For what Young wanted and now lives in San Francisco, he was surprised by how accurate the stereotypes of Silicon Valley were. You hear people online saying, ‘Oh, you go to a park and the person sitting next to you has raised $50 million by building some crazy AI agent.‘ But it really is like that,” he says. “I remember what life was like in Trinidad. I mention these ideas to people back home, and they don’t believe me.”
He occasionally makes time to go out in nature with friends — he says they recently went to Tahoe — and Interface hosts events like the hackathon “Silicon Valley” they threw last weekend. But mostly, it’s work, and much of that work involves AI, just like in San Francisco right now.
Which makes oil rig tours oddly interesting.
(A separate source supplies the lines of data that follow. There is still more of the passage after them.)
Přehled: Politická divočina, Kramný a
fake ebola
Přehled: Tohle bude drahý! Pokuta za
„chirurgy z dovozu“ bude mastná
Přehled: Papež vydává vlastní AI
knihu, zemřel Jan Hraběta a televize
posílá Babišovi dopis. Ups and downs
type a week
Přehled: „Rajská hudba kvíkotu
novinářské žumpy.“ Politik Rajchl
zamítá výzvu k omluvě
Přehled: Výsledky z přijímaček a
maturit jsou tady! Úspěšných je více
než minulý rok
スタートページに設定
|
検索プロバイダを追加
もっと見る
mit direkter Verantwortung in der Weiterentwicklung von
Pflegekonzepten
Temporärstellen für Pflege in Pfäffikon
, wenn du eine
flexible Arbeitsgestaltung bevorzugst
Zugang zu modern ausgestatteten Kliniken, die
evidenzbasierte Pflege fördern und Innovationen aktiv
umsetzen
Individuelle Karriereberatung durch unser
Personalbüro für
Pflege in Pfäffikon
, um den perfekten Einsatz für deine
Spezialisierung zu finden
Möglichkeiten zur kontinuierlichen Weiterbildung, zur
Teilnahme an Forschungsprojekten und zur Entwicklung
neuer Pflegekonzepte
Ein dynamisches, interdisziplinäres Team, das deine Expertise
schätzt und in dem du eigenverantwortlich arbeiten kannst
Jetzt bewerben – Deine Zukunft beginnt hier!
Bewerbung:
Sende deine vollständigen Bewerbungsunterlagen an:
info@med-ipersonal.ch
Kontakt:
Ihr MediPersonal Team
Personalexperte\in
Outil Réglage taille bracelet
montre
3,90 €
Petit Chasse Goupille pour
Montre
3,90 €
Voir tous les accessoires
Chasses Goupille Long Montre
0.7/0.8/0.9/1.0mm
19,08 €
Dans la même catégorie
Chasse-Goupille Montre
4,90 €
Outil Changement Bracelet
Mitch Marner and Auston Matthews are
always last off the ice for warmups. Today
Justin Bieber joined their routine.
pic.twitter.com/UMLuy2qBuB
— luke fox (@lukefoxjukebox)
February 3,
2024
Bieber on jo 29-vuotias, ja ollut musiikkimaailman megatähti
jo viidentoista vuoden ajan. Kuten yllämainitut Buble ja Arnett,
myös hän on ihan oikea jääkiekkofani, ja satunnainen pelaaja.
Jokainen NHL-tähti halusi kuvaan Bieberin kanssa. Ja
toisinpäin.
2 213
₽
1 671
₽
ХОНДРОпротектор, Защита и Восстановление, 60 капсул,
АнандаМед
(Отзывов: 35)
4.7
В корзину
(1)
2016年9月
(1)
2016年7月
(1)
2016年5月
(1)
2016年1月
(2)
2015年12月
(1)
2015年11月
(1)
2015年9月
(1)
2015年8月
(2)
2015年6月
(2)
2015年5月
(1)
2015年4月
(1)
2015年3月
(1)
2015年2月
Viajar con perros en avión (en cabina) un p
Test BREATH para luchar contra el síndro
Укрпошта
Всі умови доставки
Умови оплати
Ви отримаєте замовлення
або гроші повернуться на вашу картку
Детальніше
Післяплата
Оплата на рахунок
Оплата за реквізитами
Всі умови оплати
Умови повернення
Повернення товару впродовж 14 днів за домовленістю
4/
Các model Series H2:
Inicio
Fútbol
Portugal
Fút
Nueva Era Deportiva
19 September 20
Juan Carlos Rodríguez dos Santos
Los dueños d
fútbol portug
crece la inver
In fact, that hard hat at the office isn’t just a practical necessity; That’s also a temptation, Young suggests. For engineers tired of building “some low-impact B2B sales or recruiting tool,” as Young puts it, the occasional promise to leave “Silicon Valley” the Bay Area bubble and work with operators in the field has become a recruiting advantage. Less than 1% of San Francisco startups work in heavy industry, he notes, and that scarcity is part of the appeal for him and the people he hires.
It’s probably not the full version of the Silicon Valley dream he spent his childhood in Trinidad: long hours, intense stress, endless AI discussions everywhere, punctuated by the occasional trip to an oil rig.
Still, for now, he doesn’t think so. “I haven’t done much in the last month or two [outside the office]Because there’s so much intensity here with construction, hiring, sales.” But “I feel pretty strong,” he adds.